It is no coincidence that professionals, whether reviewing resumes or websites, will only give their full attention for a maximum of 7 seconds. This is the standard time, regardless of culture, and more importantly, no matter what side of the business transaction the person is on.
In general, you have 7 seconds to make your impression in any situation, and you cannot afford any shortcomings.
If you are trying to get a job, your resume has about 7 seconds to impress the initial HR rep. People who are visiting a website to decide whether to patronise the business will look at it for about 7 seconds. In general, you have 7 seconds to make your impression in any situation, and you cannot afford any shortcomings. If your first impression is business collateral, a proposal, or a piece of direct mail (and it should be, because 99 percent of Australians open all of their mail), then your paper choice is a huge part of whether your business is chosen instead its competition.

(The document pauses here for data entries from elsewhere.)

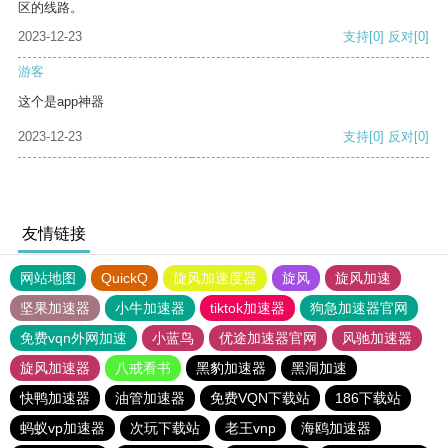
区的线路。
2023-12-23
支持
[0]
反对
[0]
游客
这个是app神器
2023-12-23
支持
[0]
反对
[0]
友情链接
网站地图
QuickQ
旋风加速度器
旋风
旋风加速
坚果加速器
小牛加速器
tiktok加速器
狗急加速器官网
免费vqn外网加速
小蓝鸟
优途加速器官网
风驰加速器
旋风加速器
八戒看书
黑豹加速器
黑洞加速
快鸭加速器
油管加速器
免费VQN下载站
186下载站
蚂蚁vp加速器
次玩下载站
老王vnp
海鸥加速器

Heavier paper naturally presents your campaign better.
Here is how to choose paper for your business collateral or a direct marketing campaign.
- Compare total weight to your budget — Heavier paper naturally presents your campaign better. However, the heavier your paper, the more expensive it is to send. Savvy companies on a budget will reduce the size of the mail piece, consolidate the information, and use a heavier paper weight to create the best impression. You may want to compare your sizing and heft to those of your competitors to see what you are up against.
- Coating your direct mail pieces — Coating gives your mailings an improved texture and opacity. It also lends some durability to your mailers by improving the ability of your paper to absorb colour, usually resulting in a deeper, more authentic look. Gloss and matte are the two major choices that you can add during the printing process. Matte adds thickness; gloss adds sheen. You can also add a UV coating in the post-print process for an extra bit of shine and even more durability.
- The colours that you use — In general, the more colours that you use on your mailer, the thicker your paper should be. You may have to make a few test runs to see just how thick, but the general consensus is that you can use 80gsm for black and white or single-colour prints, and you should go up to 80+ cover for more than two colours.
- Choosing paper to fit your design — If you are using a fold in your pieces to stand out, you may want to choose a slightly thinner type of paper to accommodate that design choice. If you are investing in embossed text, you may want to go a bit thicker to bring out the layers. Have a plan for the type of design you want, and choose your paper around it.
Your Choices Are Almost Endless
Choose from uncoated or coated stock, fine papers with cotton bonds or watermarks, or specialty papers that are pressure sensitive if you are investing in stickers. Do you know the difference between laser bond and xerographic specialty papers? How about vellum Bristol, railroad board, carbonless CB or MICR bond? You have far more choices than you think, so invest an hour or two in learning exactly how many different types of paper are out there.
Did you ever think that your choice of printing and paper selection would be so important to your business? It is! This is why the printer you choose is important as well. Make sure that you have a good discussion with your printer about the size, weight and colour scheme of the paper that you choose. If all else is equal, your target audience will likely do business with the company that sends out the most serious-looking mailer. Make sure that you give your mailer the choice of paper that will reflect your brand most accurately — it will directly affect the success of your business!